> [WHAT THE EXERCISE ASKS]
In your copy, the records appear word for word and the pictures do not appear at all.

Records contained in a dataset:
********

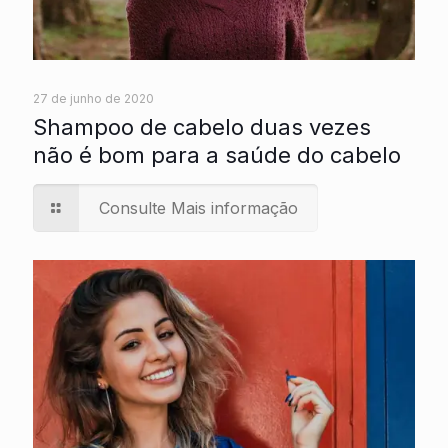
27 de junho de 2020
Shampoo de cabelo duas vezes
não é bom para a saúde do cabelo
Consulte Mais informação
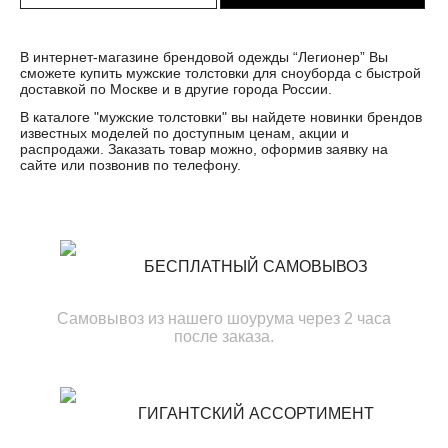
В интернет-магазине брендовой одежды “Легионер” Вы
сможете купить мужские толстовки для сноуборда с быстрой
доставкой по Москве и в другие города России.
В каталоге "мужские толстовки" вы найдете новинки брендов
известных моделей по доступным ценам, акции и
распродажи. Заказать товар можно, оформив заявку на
сайте или позвонив по телефону.
БЕСПЛАТНЫЙ САМОВЫВОЗ
Самовывоз из нашего шоурума через 2 часа
после заказа.
ГИГАНТСКИЙ АССОРТИМЕНТ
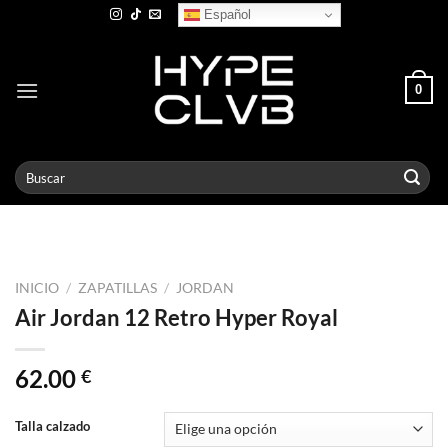
Skip
Español
to
content
0
Buscar
por:
INICIO
/
ZAPATILLAS
/
JORDAN
Air Jordan 12 Retro Hyper Royal
62.00
€
Talla calzado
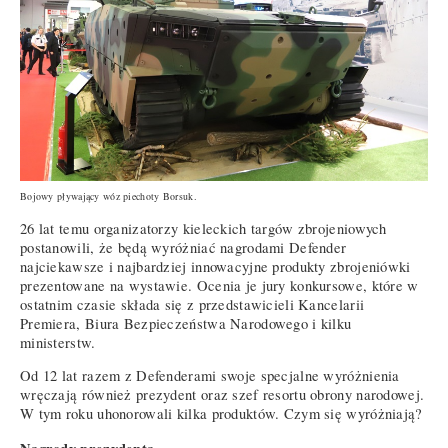
Bojowy pływający wóz piechoty Borsuk.
26 lat temu organizatorzy kieleckich targów zbrojeniowych
postanowili, że będą wyróżniać nagrodami Defender
najciekawsze i najbardziej innowacyjne produkty zbrojeniówki
prezentowane na wystawie. Ocenia je jury konkursowe, które w
ostatnim czasie składa się z przedstawicieli Kancelarii
Premiera, Biura Bezpieczeństwa Narodowego i kilku
ministerstw.
Od 12 lat razem z Defenderami swoje specjalne wyróżnienia
wręczają również prezydent oraz szef resortu obrony narodowej.
W tym roku uhonorowali kilka produktów. Czym się wyróżniają?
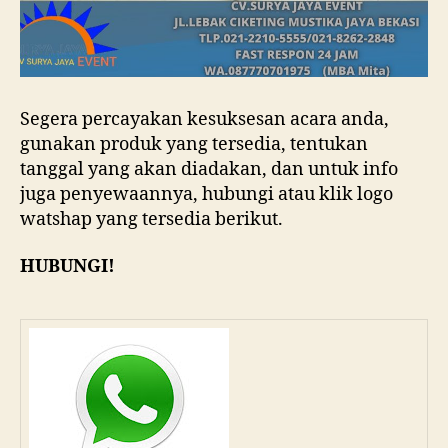
Segera percayakan kesuksesan acara anda,
gunakan produk yang tersedia, tentukan
tanggal yang akan diadakan, dan untuk info
juga penyewaannya, hubungi atau klik logo
watshap yang tersedia berikut.
HUBUNGI!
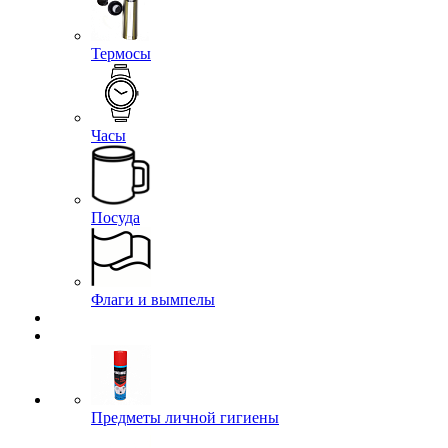
Термосы
Часы
Посуда
Флаги и вымпелы
Предметы личной гигиены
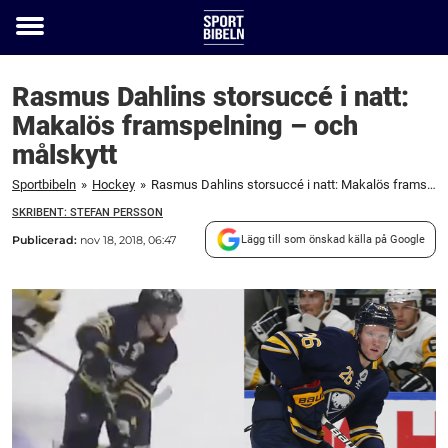
Toggle
menu
Rasmus Dahlins storsuccé i natt:
Makalös framspelning – och
målskytt
Sportbibeln
»
Hockey
»
Rasmus Dahlins storsuccé i natt: Makalös framspelning – och målskytt
SKRIBENT: STEFAN PERSSON
Publicerad:
nov 18, 2018, 06:47
Lägg till som önskad källa på Google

********

> [RESULT OF THIS TASK]
27 de junho de 2020
Shampoo de cabelo duas vezes
não é bom para a saúde do cabelo
Consulte Mais informação
В интернет-магазине брендовой одежды “Легионер” Вы
сможете купить мужские толстовки для сноуборда с быстрой
доставкой по Москве и в другие города России.
В каталоге "мужские толстовки" вы найдете новинки брендов
известных моделей по доступным ценам, акции и
распродажи. Заказать товар можно, оформив заявку на
сайте или позвонив по телефону.
БЕСПЛАТНЫЙ САМОВЫВОЗ
Самовывоз из нашего шоурума через 2 часа
после заказа.
ГИГАНТСКИЙ АССОРТИМЕНТ
Skip
Español
to
content
0
Buscar
por:
INICIO
/
ZAPATILLAS
/
JORDAN
Air Jordan 12 Retro Hyper Royal
62.00
€
Talla calzado
Bojowy pływający wóz piechoty Borsuk.
26 lat temu organizatorzy kieleckich targów zbrojeniowych
postanowili, że będą wyróżniać nagrodami Defender
najciekawsze i najbardziej innowacyjne produkty zbrojeniówki
prezentowane na wystawie. Ocenia je jury konkursowe, które w
ostatnim czasie składa się z przedstawicieli Kancelarii
Premiera, Biura Bezpieczeństwa Narodowego i kilku
ministerstw.
Od 12 lat razem z Defenderami swoje specjalne wyróżnienia
wręczają również prezydent oraz szef resortu obrony narodowej.
W tym roku uhonorowali kilka produktów. Czym się wyróżniają?
Segera percayakan kesuksesan acara anda,
gunakan produk yang tersedia, tentukan
tanggal yang akan diadakan, dan untuk info
juga penyewaannya, hubungi atau klik logo
watshap yang tersedia berikut.
HUBUNGI!
Термосы
Часы
Посуда
Флаги и вымпелы
Предметы личной гигиены
Toggle
menu
Rasmus Dahlins storsuccé i natt:
Makalös framspelning – och
målskytt
Sportbibeln
»
Hockey
»
Rasmus Dahlins storsuccé i natt: Makalös framspelning – och målskytt
SKRIBENT: STEFAN PERSSON
Publicerad:
nov 18, 2018, 06:47
Lägg till som önskad källa på Google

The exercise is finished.